## Task to complete
Return, word for word, the lines of the listing below from the one with "#727e7c; stroke-width: 2;" through the one with "#f09ab5; stroke: #151b1a;", and no other lines.

## Information shown

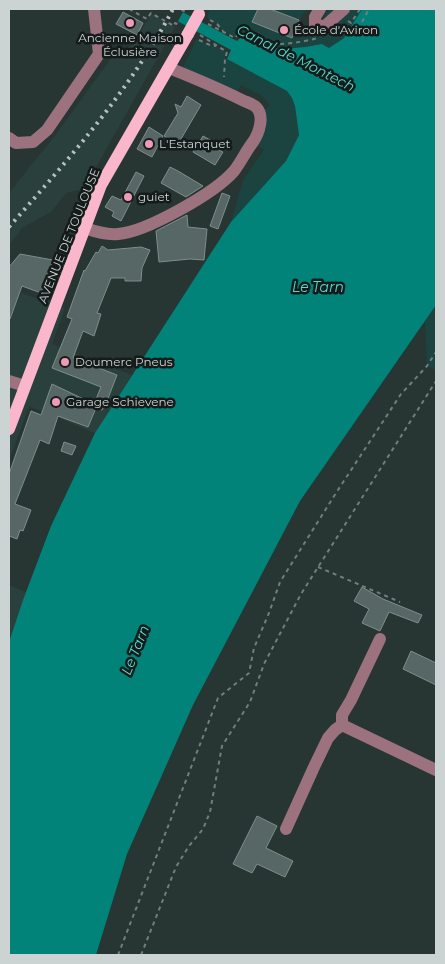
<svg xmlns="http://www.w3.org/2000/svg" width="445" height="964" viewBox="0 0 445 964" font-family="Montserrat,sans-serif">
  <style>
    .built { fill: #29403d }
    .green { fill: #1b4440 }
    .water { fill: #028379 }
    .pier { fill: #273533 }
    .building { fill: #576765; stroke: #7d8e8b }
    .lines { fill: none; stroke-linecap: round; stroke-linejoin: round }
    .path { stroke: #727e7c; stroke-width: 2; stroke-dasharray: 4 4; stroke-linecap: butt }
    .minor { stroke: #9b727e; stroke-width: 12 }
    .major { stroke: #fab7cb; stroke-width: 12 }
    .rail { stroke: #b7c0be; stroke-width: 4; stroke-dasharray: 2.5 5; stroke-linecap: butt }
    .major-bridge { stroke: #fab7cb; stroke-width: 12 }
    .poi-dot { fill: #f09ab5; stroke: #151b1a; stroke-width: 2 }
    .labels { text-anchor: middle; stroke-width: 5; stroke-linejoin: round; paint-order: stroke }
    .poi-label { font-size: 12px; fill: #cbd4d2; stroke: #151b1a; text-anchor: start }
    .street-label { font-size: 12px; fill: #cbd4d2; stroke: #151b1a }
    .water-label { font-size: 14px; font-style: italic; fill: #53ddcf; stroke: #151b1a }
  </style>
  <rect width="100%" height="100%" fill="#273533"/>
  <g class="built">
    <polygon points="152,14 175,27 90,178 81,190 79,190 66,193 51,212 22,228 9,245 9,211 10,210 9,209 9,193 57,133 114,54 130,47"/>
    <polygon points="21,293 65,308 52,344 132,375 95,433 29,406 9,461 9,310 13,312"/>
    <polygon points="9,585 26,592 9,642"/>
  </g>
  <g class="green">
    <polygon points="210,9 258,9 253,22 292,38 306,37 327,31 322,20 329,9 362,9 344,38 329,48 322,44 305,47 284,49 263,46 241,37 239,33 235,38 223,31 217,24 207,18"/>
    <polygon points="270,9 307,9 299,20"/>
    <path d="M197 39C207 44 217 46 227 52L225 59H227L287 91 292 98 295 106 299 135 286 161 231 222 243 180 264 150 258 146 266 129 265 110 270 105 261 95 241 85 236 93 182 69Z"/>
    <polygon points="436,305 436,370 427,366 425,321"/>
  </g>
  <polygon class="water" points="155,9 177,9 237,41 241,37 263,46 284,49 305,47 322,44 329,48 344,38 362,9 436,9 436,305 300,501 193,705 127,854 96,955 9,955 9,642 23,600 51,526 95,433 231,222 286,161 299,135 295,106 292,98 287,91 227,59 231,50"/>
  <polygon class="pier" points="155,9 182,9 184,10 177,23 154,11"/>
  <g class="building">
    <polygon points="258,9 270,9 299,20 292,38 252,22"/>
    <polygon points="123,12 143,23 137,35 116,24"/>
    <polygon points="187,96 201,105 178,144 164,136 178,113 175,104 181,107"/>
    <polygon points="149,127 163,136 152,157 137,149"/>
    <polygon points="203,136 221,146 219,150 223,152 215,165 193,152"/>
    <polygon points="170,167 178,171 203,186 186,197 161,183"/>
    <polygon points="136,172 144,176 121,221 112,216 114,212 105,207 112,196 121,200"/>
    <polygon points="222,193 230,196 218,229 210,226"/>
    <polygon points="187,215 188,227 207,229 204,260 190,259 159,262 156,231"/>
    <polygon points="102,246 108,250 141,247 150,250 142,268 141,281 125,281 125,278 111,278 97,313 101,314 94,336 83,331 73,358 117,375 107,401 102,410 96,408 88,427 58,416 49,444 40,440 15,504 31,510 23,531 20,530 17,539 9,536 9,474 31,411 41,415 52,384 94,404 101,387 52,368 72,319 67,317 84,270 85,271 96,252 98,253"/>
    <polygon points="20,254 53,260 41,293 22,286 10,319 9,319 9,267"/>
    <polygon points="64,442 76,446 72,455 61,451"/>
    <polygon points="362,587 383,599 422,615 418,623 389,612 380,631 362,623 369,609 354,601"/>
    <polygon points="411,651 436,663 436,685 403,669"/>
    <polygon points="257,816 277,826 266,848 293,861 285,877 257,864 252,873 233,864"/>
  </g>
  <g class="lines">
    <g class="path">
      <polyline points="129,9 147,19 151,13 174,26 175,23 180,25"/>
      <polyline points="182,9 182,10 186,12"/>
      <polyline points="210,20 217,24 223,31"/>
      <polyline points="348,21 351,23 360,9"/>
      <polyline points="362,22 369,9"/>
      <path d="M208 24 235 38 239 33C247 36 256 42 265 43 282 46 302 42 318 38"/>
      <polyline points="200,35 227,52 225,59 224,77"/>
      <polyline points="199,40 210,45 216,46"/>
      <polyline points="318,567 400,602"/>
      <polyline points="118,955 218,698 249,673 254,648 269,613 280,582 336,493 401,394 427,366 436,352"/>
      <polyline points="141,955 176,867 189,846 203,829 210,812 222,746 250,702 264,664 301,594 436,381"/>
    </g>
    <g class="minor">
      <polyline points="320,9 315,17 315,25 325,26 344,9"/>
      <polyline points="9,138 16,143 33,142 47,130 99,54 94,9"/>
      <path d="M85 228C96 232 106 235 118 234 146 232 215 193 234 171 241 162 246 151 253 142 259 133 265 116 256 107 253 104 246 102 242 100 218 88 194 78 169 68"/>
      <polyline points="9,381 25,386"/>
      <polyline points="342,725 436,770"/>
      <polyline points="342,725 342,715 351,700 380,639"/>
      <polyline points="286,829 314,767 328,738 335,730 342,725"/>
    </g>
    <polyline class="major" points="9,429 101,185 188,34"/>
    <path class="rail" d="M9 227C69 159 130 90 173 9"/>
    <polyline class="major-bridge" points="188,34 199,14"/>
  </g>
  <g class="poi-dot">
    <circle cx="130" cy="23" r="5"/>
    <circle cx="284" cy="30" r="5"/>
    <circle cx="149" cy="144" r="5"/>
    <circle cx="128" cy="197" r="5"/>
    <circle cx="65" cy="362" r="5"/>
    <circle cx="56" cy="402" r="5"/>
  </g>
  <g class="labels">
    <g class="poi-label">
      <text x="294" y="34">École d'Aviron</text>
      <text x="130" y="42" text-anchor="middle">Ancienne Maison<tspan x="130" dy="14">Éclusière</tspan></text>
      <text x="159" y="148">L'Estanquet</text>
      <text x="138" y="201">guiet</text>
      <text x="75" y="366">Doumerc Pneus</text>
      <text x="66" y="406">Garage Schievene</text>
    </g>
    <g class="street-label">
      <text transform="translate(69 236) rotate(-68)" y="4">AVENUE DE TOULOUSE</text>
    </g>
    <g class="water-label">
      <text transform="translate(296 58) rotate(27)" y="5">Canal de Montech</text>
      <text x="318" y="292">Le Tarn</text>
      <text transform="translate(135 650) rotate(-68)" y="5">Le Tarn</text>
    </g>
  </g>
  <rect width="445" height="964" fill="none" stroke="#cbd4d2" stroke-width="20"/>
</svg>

...

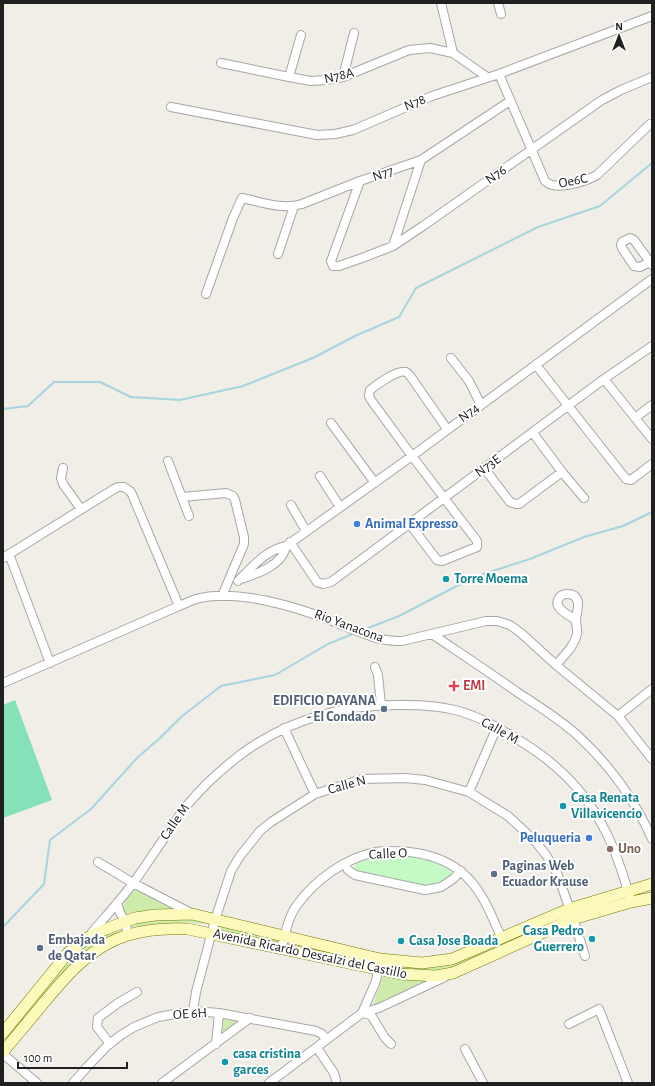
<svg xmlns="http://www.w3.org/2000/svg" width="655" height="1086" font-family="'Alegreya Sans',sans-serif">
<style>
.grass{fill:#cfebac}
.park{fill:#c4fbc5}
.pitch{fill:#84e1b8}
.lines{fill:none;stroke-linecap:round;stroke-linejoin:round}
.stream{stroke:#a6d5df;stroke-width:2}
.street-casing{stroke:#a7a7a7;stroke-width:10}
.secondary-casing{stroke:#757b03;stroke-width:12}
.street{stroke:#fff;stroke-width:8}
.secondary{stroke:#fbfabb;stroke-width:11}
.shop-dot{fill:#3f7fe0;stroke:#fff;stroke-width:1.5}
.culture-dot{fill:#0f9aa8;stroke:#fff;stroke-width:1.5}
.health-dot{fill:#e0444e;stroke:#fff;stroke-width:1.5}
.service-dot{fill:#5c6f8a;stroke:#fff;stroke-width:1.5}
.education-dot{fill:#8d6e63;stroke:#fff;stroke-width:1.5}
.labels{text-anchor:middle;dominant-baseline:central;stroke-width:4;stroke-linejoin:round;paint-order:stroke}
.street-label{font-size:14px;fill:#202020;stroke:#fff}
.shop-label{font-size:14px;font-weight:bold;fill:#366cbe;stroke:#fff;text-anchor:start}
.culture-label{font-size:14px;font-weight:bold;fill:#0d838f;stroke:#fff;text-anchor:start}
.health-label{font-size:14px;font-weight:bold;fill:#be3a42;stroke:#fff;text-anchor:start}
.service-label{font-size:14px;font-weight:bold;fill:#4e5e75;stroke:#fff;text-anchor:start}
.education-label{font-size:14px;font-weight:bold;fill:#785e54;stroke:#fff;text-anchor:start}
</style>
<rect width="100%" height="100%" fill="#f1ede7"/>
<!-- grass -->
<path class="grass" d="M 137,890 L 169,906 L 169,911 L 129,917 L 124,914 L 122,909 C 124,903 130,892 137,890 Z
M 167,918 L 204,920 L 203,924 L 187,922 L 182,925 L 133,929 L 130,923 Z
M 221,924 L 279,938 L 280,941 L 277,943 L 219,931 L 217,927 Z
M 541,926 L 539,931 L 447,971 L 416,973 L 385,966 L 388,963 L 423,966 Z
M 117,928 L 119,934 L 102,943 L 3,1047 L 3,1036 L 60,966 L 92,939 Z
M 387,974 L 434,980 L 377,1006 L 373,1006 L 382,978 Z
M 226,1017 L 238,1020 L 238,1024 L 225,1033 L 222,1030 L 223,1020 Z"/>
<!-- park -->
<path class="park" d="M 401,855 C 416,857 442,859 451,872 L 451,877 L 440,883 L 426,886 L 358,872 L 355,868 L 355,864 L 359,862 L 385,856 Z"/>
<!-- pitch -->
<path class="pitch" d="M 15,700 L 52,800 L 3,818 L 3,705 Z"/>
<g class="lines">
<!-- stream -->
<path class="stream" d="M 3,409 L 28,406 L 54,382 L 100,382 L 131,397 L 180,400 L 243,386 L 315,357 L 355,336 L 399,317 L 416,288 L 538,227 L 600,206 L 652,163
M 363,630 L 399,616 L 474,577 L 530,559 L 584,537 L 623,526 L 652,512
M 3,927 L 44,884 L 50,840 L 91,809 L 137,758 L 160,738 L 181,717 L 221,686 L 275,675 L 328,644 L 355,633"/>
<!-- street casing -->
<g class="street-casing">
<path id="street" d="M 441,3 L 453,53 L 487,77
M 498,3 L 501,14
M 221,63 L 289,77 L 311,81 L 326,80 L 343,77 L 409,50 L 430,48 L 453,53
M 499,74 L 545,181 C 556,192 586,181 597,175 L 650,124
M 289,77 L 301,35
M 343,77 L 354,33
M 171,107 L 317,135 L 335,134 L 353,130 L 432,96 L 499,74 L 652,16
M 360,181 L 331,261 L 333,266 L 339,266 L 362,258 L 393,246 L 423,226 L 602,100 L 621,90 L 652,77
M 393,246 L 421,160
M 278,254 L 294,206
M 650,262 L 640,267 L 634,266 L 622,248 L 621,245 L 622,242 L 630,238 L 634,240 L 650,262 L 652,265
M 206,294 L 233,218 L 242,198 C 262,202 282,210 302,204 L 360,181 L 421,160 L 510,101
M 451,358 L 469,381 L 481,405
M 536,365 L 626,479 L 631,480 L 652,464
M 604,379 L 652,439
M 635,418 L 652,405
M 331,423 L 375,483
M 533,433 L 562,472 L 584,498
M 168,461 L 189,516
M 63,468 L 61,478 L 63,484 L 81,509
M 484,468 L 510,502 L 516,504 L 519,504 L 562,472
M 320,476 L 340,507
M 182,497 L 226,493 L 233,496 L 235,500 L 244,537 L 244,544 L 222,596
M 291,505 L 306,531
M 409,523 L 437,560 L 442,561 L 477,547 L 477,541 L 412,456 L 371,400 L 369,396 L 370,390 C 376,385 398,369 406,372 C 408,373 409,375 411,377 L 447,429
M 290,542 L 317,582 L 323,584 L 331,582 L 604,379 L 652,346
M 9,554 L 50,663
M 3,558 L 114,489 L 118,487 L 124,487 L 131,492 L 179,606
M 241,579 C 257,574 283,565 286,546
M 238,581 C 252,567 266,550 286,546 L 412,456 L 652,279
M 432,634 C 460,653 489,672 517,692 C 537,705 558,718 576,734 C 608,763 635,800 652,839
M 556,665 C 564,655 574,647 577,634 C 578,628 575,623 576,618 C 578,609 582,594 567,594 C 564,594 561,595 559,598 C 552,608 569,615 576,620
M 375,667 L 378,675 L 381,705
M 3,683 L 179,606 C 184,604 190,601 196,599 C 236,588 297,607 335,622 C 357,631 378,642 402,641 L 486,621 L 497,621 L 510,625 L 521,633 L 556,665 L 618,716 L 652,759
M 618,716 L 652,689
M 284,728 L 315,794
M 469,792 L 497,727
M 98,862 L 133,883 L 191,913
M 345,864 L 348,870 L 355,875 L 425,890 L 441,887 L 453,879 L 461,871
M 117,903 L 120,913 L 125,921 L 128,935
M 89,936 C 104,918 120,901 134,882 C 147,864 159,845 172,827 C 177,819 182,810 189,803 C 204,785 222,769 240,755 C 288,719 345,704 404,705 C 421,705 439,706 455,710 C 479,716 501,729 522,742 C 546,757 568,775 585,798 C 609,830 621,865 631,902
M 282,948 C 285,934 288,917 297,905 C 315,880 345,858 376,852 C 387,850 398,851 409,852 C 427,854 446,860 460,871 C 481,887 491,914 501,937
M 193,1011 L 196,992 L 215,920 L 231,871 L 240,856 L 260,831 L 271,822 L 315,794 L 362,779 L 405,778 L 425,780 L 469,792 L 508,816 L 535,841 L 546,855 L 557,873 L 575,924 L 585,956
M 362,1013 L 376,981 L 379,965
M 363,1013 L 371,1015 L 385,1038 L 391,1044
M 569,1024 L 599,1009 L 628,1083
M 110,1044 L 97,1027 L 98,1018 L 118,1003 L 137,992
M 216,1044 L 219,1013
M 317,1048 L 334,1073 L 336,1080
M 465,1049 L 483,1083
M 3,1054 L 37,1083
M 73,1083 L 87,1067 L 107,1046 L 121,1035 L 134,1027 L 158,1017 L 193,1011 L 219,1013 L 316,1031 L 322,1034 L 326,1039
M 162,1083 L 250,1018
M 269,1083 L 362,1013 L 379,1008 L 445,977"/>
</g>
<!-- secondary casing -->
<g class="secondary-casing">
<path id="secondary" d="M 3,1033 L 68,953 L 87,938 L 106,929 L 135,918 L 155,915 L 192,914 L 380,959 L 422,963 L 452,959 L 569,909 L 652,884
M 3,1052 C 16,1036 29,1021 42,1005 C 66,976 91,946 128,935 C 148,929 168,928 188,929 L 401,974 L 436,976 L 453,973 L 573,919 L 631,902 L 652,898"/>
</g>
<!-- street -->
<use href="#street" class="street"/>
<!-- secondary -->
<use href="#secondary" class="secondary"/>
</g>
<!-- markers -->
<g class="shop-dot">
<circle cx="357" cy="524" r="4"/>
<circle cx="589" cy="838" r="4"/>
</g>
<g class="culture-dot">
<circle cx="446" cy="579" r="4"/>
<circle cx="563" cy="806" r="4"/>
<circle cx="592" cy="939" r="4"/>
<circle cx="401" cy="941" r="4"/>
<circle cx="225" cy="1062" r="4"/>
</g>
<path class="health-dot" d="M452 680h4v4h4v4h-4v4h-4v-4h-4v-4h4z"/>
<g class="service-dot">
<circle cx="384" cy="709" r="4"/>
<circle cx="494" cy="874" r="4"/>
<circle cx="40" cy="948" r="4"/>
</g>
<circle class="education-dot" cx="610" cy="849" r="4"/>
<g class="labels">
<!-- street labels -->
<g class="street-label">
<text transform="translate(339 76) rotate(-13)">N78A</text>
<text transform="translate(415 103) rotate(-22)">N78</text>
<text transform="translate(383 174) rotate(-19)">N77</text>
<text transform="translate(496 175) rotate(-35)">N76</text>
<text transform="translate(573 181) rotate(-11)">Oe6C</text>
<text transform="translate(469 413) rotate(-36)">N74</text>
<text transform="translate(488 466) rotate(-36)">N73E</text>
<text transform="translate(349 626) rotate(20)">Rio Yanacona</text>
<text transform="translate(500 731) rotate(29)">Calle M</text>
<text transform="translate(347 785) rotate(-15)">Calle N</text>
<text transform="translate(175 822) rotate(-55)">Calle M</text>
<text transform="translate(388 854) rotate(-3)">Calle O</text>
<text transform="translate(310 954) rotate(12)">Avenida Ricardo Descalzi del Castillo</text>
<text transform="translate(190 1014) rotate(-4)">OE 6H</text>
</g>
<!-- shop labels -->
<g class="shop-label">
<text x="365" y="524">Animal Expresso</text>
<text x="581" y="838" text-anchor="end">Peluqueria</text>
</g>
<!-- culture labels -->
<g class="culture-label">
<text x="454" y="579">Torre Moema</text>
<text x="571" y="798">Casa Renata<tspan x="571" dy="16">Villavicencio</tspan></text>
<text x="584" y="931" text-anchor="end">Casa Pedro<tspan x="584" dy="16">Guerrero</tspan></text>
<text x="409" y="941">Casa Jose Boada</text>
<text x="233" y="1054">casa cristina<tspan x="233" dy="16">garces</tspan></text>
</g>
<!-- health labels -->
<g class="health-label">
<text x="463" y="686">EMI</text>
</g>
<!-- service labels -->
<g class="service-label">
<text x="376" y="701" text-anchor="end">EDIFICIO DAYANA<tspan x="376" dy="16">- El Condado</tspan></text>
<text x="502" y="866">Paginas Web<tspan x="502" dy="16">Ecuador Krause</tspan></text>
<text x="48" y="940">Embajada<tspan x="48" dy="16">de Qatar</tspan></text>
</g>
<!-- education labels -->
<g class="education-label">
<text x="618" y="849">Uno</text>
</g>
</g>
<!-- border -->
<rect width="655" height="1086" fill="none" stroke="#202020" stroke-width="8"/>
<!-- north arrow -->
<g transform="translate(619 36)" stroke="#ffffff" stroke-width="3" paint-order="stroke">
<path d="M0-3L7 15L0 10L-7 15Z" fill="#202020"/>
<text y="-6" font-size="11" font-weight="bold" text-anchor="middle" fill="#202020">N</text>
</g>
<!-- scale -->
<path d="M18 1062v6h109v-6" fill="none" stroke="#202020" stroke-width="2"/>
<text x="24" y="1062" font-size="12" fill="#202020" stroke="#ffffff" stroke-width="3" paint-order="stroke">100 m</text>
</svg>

## Written response
    .path { stroke: #727e7c; stroke-width: 2; stroke-dasharray: 4 4; stroke-linecap: butt }
    .minor { stroke: #9b727e; stroke-width: 12 }
    .major { stroke: #fab7cb; stroke-width: 12 }
    .rail { stroke: #b7c0be; stroke-width: 4; stroke-dasharray: 2.5 5; stroke-linecap: butt }
    .major-bridge { stroke: #fab7cb; stroke-width: 12 }
    .poi-dot { fill: #f09ab5; stroke: #151b1a; stroke-width: 2 }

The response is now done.